The lady in Red said...

Dear Dave, it is incredible how much I learn with your post! Thank you very much, nice Sunday and a very happy week,
Best wishes,
Rosana

Dave King said...

Rose Marie Will certainly do so, thanks for the address. A really interesting approach.

Roxana I can relate to what you are saying. Categories do not worry me unduly. A lot of what I, and others, would call Environmental Art some would call Conceptual Art. Sometimes it is deliberately presented as being such - Richard Long's so-called pile of bricks at The Tate, for example. That put me off for a long time, but sometimes you have to see a body of work before you get to see what the individual piece is driving at. And while there is always overlap between categories, obviously you do not have to like all examples of a particular art form. Most people who are put off it are jibbing at its ephemeral nature, I think. As to the vagueness of what is and is not art, you have to have criteria, I think - but be prepared to modify them if and when something new comes along. It might be an interesting excercise to try to define the criteria.
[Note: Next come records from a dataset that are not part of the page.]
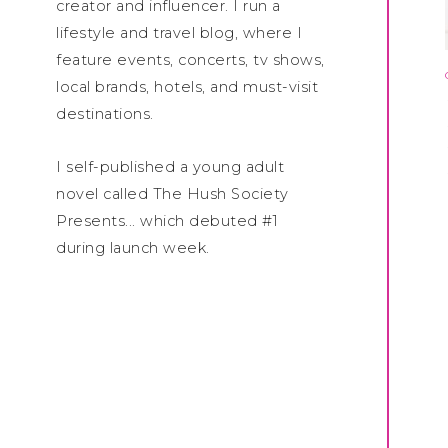
creator and influencer. I run a
lifestyle and travel blog, where I
feature events, concerts, tv shows,
local brands, hotels, and must-visit
destinations.
I self-published a young adult
novel called The Hush Society
Presents... which debuted #1
during launch week.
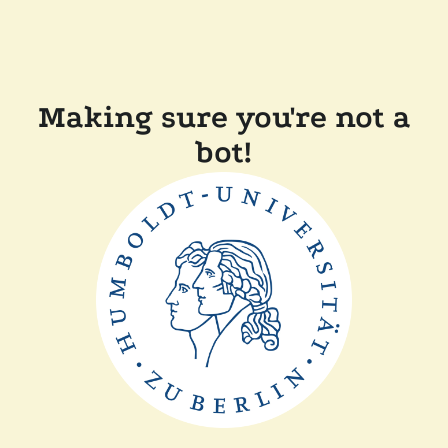
Making sure you're not a
bot!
Mark Worth a bit more than two cents, I think! And yes, I do think that is absolutely right - or at least it is a perfectly tenable position, which is perhaps the most one can say. Certainly there is nothing in that I would jib at. Environmental - or Land - Art is something of a brachylogy, I think.

Cloudia Some are asking themselves why He stopped!

The Lady in Red Thank you and may I return the compliment?